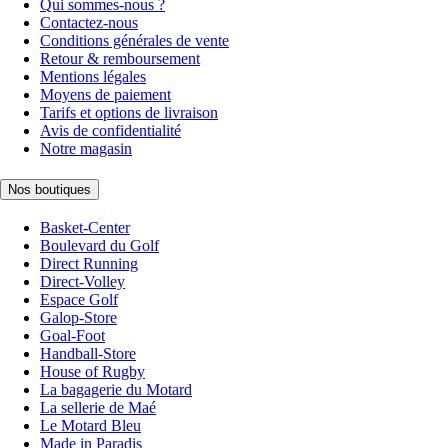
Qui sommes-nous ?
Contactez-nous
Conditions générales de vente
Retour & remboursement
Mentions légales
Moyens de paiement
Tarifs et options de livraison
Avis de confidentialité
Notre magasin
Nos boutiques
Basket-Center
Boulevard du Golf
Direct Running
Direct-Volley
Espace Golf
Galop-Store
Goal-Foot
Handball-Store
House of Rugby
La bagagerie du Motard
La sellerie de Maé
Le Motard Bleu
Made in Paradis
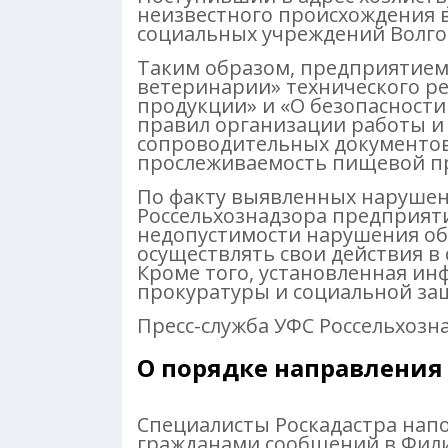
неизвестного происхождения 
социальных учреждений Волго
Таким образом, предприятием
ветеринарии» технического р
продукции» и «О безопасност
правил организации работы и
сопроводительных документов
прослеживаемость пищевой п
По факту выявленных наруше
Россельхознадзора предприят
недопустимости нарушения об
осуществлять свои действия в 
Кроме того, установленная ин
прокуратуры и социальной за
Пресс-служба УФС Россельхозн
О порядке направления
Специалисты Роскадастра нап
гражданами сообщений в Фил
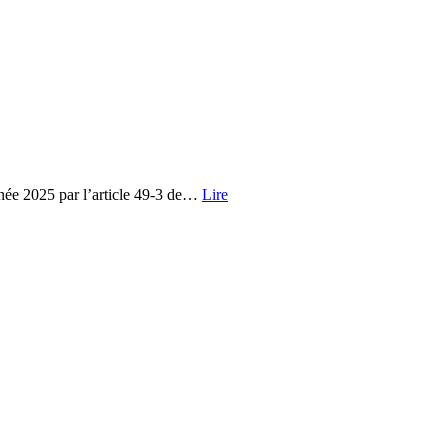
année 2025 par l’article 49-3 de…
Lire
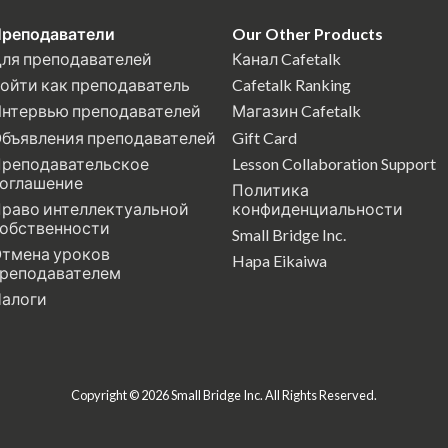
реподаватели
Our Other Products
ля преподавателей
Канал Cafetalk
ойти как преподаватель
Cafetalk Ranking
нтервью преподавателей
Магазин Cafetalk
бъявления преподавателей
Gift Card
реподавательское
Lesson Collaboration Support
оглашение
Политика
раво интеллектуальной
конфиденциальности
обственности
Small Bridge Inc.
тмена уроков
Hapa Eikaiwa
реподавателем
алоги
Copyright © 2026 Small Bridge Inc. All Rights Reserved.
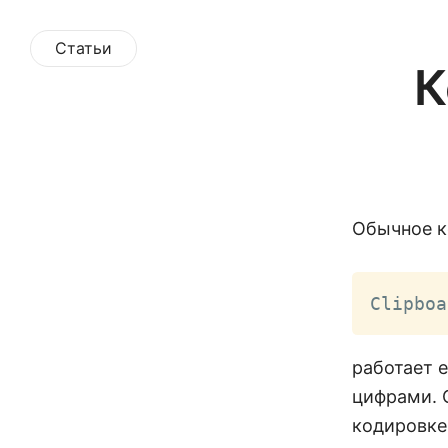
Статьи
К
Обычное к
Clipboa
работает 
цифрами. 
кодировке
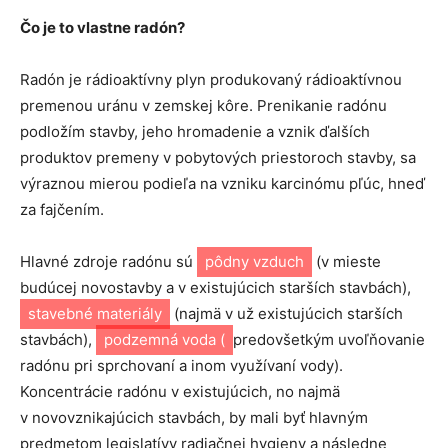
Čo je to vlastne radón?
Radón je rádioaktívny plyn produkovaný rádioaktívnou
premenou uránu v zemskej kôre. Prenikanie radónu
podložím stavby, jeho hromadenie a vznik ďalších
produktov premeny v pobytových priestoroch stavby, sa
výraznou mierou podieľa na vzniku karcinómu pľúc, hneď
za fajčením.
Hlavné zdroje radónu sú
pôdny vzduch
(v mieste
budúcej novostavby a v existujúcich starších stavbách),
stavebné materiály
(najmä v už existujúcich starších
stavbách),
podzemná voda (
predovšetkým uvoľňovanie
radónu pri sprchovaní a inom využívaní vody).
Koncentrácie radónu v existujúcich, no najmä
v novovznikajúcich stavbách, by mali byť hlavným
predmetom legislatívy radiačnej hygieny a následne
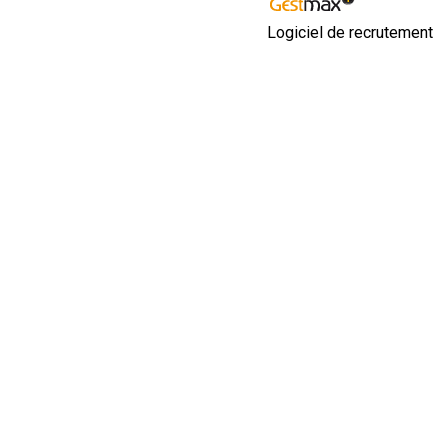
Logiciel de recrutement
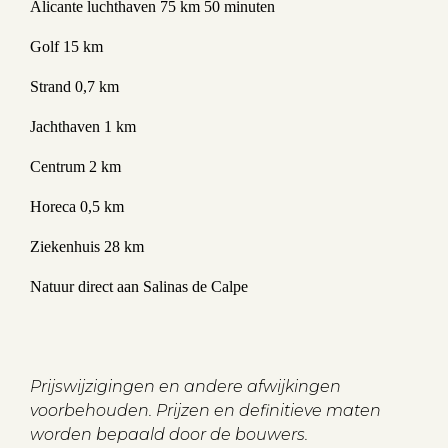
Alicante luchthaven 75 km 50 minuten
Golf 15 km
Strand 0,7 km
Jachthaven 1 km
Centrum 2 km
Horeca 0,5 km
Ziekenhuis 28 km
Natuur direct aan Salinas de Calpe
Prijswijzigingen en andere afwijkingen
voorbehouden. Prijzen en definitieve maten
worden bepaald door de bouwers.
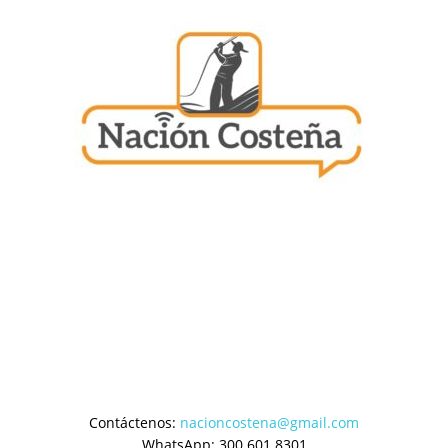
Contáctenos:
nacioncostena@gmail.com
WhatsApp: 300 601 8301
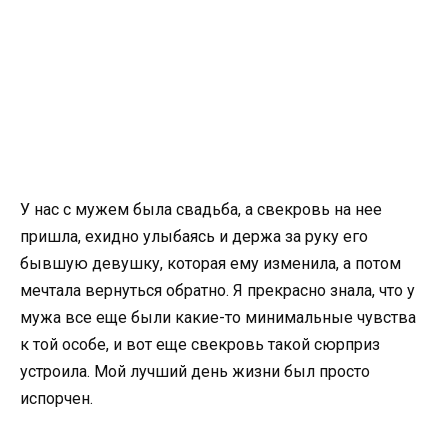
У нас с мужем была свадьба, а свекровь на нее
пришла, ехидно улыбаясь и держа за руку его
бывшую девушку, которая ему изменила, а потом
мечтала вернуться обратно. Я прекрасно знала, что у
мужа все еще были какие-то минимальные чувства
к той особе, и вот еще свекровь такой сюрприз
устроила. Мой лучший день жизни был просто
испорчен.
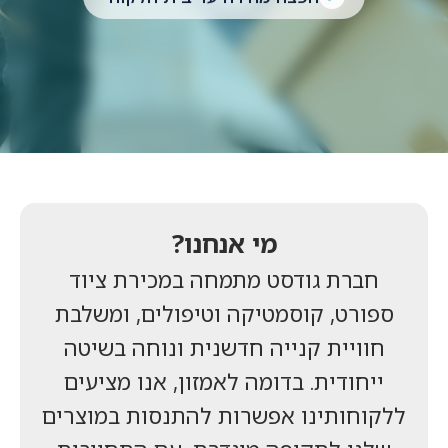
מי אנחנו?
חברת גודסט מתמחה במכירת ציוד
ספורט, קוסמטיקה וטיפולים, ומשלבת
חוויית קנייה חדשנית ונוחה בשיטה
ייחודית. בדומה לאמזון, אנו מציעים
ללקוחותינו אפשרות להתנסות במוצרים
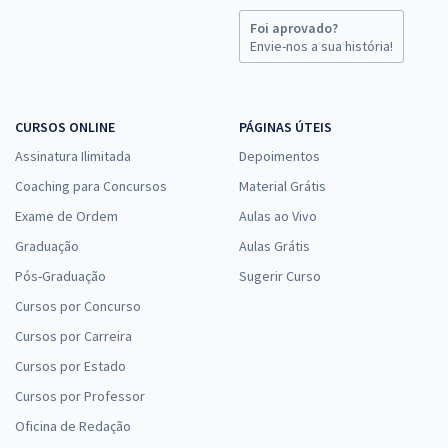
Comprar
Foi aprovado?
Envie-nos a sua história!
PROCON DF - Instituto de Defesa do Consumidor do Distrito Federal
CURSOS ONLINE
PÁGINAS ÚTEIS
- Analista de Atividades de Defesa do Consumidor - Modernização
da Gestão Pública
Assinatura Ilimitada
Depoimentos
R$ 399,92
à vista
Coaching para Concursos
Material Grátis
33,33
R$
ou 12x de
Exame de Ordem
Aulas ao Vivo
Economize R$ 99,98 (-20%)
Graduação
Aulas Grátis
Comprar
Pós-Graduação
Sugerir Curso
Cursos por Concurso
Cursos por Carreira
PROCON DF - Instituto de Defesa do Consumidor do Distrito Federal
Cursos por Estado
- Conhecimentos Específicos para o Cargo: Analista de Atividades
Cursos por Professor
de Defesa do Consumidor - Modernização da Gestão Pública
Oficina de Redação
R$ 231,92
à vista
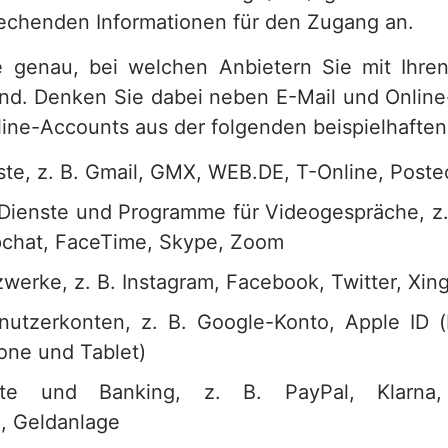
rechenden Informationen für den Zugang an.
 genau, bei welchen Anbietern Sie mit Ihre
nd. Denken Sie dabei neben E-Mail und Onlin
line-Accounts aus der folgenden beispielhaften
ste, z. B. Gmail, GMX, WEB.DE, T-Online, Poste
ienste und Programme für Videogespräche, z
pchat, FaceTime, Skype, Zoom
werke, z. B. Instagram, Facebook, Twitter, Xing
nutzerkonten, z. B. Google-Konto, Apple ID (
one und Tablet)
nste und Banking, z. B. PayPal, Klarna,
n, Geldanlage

++++++++++

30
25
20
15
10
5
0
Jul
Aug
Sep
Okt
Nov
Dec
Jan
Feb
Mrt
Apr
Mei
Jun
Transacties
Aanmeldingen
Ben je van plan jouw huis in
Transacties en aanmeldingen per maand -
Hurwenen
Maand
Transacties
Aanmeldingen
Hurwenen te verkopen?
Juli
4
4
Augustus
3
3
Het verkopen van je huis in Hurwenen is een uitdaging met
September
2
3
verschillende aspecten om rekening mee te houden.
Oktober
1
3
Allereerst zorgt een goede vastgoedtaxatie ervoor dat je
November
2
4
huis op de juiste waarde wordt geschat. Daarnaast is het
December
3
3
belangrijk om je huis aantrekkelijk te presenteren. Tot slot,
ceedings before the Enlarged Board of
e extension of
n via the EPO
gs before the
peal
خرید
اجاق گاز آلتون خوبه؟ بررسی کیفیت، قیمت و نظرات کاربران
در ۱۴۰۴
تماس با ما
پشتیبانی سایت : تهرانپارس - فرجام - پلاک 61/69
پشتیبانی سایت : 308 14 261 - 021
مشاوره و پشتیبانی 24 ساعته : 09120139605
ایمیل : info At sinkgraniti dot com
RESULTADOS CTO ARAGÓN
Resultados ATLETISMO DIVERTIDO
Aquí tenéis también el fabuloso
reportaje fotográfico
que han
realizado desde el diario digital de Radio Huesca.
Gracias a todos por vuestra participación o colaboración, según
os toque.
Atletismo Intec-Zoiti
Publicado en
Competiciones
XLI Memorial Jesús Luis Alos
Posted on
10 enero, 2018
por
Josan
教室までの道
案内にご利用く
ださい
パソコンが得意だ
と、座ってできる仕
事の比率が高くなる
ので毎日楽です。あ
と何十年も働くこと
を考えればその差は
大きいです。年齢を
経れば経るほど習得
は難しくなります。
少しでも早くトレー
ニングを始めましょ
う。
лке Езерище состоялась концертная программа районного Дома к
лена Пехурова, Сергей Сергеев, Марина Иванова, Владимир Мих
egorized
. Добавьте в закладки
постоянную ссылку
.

++++++++++

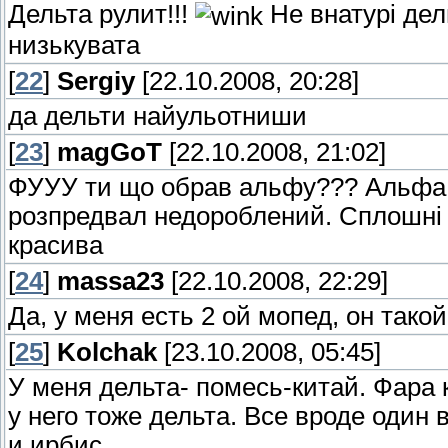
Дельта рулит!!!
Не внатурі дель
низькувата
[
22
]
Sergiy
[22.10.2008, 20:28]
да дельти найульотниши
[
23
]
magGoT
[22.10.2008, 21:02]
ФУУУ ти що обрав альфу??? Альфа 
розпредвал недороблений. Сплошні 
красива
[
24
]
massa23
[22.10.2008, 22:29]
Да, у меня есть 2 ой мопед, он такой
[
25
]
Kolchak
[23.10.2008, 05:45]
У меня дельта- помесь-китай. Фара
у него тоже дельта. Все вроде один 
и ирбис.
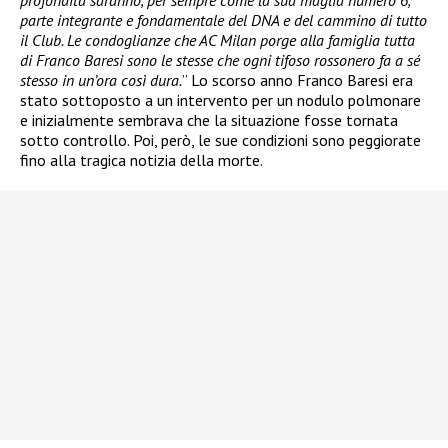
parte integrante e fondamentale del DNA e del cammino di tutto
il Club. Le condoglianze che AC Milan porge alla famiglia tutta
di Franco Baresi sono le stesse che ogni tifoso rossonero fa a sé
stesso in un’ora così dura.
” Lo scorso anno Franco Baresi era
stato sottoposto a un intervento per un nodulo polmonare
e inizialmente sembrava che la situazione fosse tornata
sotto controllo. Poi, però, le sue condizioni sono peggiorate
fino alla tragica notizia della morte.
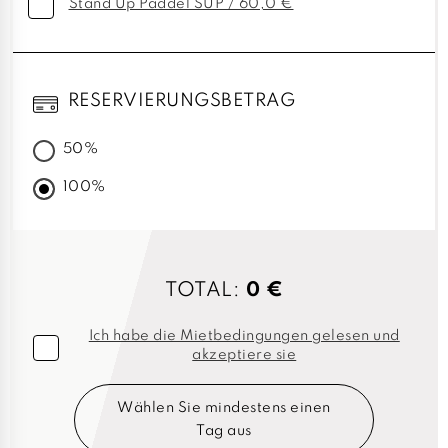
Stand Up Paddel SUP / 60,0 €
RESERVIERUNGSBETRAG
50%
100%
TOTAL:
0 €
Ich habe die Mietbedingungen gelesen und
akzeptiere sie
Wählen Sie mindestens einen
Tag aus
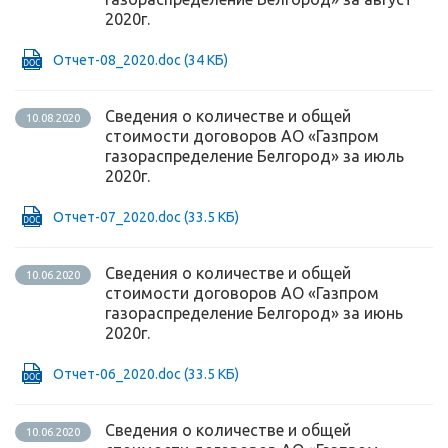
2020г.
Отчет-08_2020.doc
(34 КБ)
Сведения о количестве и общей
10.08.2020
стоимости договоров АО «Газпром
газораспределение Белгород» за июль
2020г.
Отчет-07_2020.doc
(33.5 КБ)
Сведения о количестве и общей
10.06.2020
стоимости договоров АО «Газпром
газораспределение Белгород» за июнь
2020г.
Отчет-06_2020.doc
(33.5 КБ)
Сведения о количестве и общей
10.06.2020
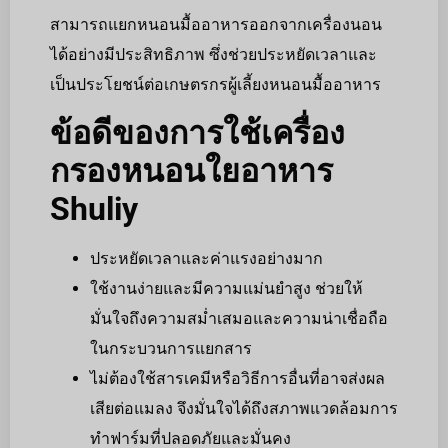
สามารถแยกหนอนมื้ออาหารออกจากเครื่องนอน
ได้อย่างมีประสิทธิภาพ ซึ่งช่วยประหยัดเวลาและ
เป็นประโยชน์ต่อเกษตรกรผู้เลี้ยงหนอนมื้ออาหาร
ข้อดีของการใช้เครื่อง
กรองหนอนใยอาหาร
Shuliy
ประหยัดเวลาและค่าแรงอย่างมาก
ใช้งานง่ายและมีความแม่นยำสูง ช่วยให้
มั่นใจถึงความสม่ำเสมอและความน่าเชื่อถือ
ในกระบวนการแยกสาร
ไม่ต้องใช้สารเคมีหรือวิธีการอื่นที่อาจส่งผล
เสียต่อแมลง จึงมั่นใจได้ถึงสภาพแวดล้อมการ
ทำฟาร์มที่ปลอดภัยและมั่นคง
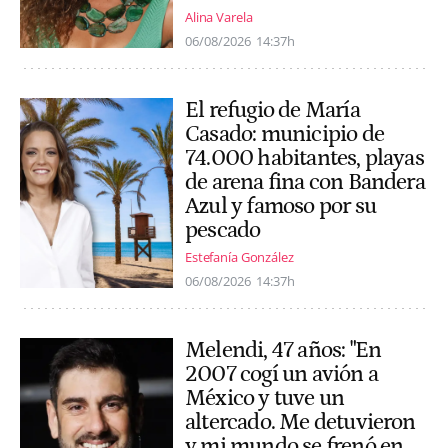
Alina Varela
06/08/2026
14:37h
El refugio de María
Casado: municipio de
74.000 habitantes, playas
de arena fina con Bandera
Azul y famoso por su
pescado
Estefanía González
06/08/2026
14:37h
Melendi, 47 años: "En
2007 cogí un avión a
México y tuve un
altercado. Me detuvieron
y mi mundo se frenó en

++++++++++

#### ЗАДАНИЕ:
Перепишите дословно строки от строки со словами «Alicante luchthaven 75 km 50 minuten» до строки со словами «worden bepaald door de bouwers.», включая обе эти строки.

#### ОТВЕТ НИЖЕ:
Alicante luchthaven 75 km 50 minuten
Golf 15 km
Strand 0,7 km
Jachthaven 1 km
Centrum 2 km
Horeca 0,5 km
Ziekenhuis 28 km
Natuur direct aan Salinas de Calpe
Prijswijzigingen en andere afwijkingen
voorbehouden. Prijzen en definitieve maten
worden bepaald door de bouwers.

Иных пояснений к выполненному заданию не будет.